Climate change allows tropical infectious diseases such as malaria to spread to new areas in the world. An additional problem is the emerging resistance of the malaria pathogen to current medication. Scientists discovered how this resistance is established. They published their findings in the scientific journal Science.
Anti-malaria drug Artemisinin
Malaria is caused by the single-celled parasite Plasmodium falciparum, which multiplies in red blood cells of its host. The first defense against malaria are drugs that contain the active substance Artemisinin. This drug kills the Plasmodium parasite by attacking its protein disposal system as well as other proteins. But this medication is threatened now that Plasmodium increasingly seems insensitive to Artemisinin. Previous research showed that small changes in a protein of the pathogen are associated with Artemisinin resistance. The exact function of this protein, called Kelch13, was still unknown.
Pathogen seals own fate
Plasmodium feeds on the haemoglobin in the blood of its host. Researchers from Hamburg and Nijmegen discovered that the parasite’s Kelch13 protein plays a role in this. The protein removes hemoglobin from the red blood cell and transports it to the “stomach” of the Plasmodium through a process called endocytosis. After digestion, degradation products remain. Precisely these products are needed to activate the malaria drug Artemisinin.
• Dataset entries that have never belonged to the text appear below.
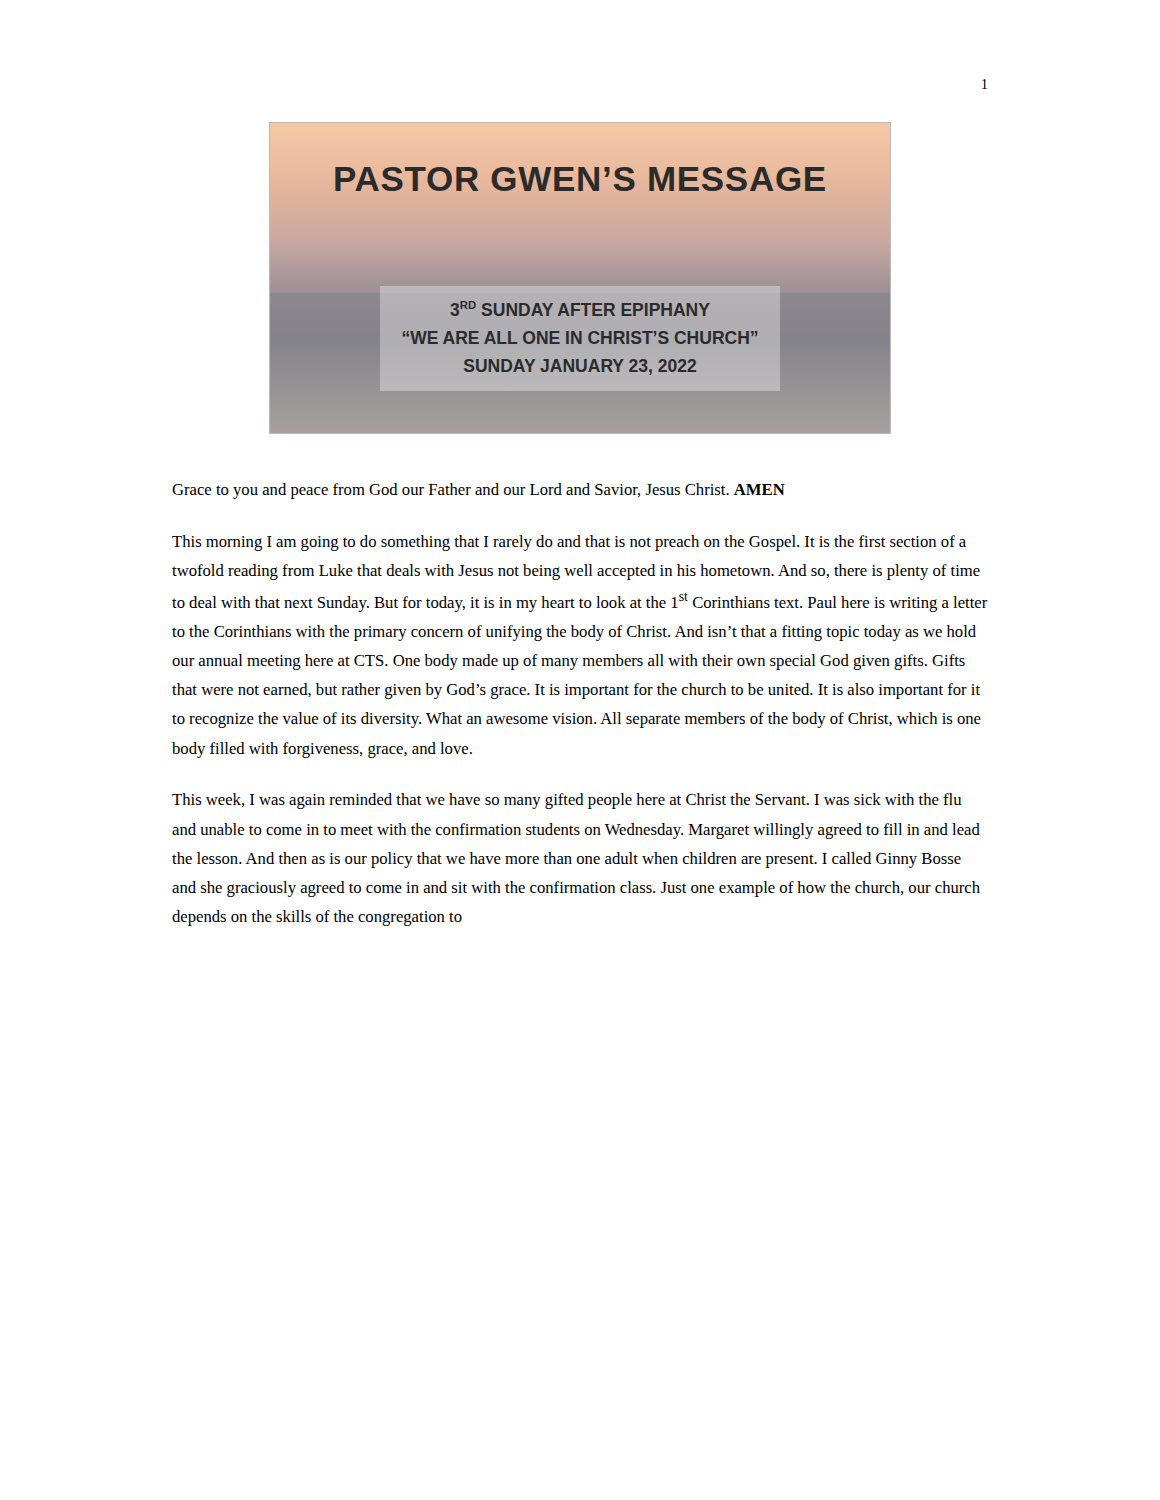1
Pastor Gwen’s Message
3rd Sunday After Epiphany
“We Are All One In Christ’s Church”
Sunday January 23, 2022
Grace to you and peace from God our Father and our Lord and Savior, Jesus Christ. AMEN
This morning I am going to do something that I rarely do and that is not preach on the Gospel. It is the first section of a twofold reading from Luke that deals with Jesus not being well accepted in his hometown. And so, there is plenty of time to deal with that next Sunday. But for today, it is in my heart to look at the 1st Corinthians text. Paul here is writing a letter to the Corinthians with the primary concern of unifying the body of Christ. And isn’t that a fitting topic today as we hold our annual meeting here at CTS. One body made up of many members all with their own special God given gifts. Gifts that were not earned, but rather given by God’s grace. It is important for the church to be united. It is also important for it to recognize the value of its diversity. What an awesome vision. All separate members of the body of Christ, which is one body filled with forgiveness, grace, and love.
This week, I was again reminded that we have so many gifted people here at Christ the Servant. I was sick with the flu and unable to come in to meet with the confirmation students on Wednesday. Margaret willingly agreed to fill in and lead the lesson. And then as is our policy that we have more than one adult when children are present. I called Ginny Bosse and she graciously agreed to come in and sit with the confirmation class. Just one example of how the church, our church depends on the skills of the congregation to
“The pathogen must pay a hefty price for resistance”
Plasmodium parasites make smart use of the fact that they are in control of Artemisinin activation. Over time, small changes occurred in the Kelch-13 protein, making the protein less active. Less active Kelch-13 proteins produce fewer breakdown products so the malaria drug is not activated. However, the pathogen must pay a hefty price for the resistance. As it eats less haemoglobin, it receives less nutrients. This slows down its growth at a certain stage and induces more stress.
Determining the resistance mechanism of Plasmodium is an important step in combating malaria. “We suspect that this will help find ways to neutralize the resistance,” the authors say.